Huevos Rancheros with Refritos & Ranchero Sauce

Serves 4

Ingredients

Refritos

* 1 batch Black Bean Refritos

Ranchero Sauce

* 1 batch Ranchero Sauce

For the Huevos Rancheros

* 8 eggs

* 8 corn tortillas

* 1 avocado, sliced

* 1 cup shredded cheddar, Monterey Jack, or crumbled cotija

* 1/4 cup cilantro, chopped

* Pickled red onions (optional)

* Lime wedges

Instructions

1. Prepare the Refritos

Make the refritos according to the recipe. Keep warm.

2. Prepare the Ranchero Sauce

Make the ranchero sauce and keep warm on low heat.

3. Crisp the Tortillas

Heat a skillet over medium-high heat.

Lightly fry each tortilla in a small amount of oil until crisp but not hard, about 1 minute per side. Drain on paper towels.

4. Fry the Eggs

Using the same skillet, fry the eggs sunny-side up or over easy.
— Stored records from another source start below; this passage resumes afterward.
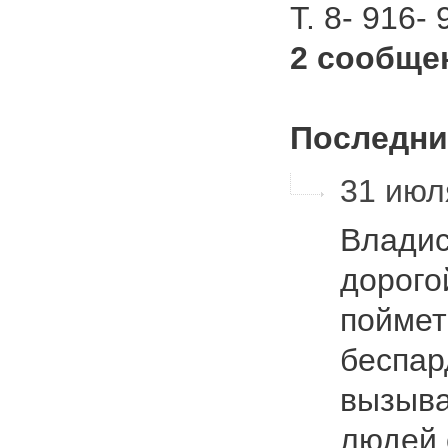
Т. 8- 916-
2 сообще
Последни
31 июл
Владис
дорого
поймет
беспар
вызыва
людей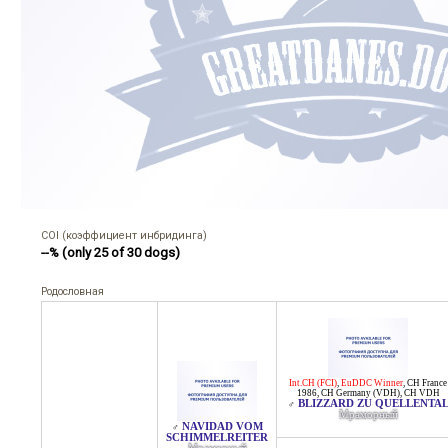
COI (коэффициент инбридинга)
--% (only 25 of 30 dogs)
Родословная
Int.CH (FCI)
,
EuDDC Winner
,
CH France
1986
,
CH Germany (VDH)
,
CH VDH
BLIZZARD ZU QUELLENTA
♂
Мраморный
NAVIDAD VOM
♂
SCHIMMELREITER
Season lightly with salt and pepper.

5. Assemble

For each serving:

1. Place two crisp tortillas on a plate.

2. Spread a generous layer of warm refritos on each tortilla.

3. Spoon ranchero sauce over the beans.

4. Top each tortilla with a fried egg.

5. Add avocado slices.

6. Sprinkle with cheese.

7. Garnish with cilantro and pickled onions.

8. Finish with a squeeze of lime.

Serving Notes

Serve with:

* Fresh fruit

* Mexican rice

* Roasted potatoes

* Extra ranchero sauce on the side

The combination of smoky chipotle-orange ranchero sauce, creamy black bean refritos, runny egg yolks, and crisp tortillas is what makes this dish a classic Mexican breakfast worth lingering over.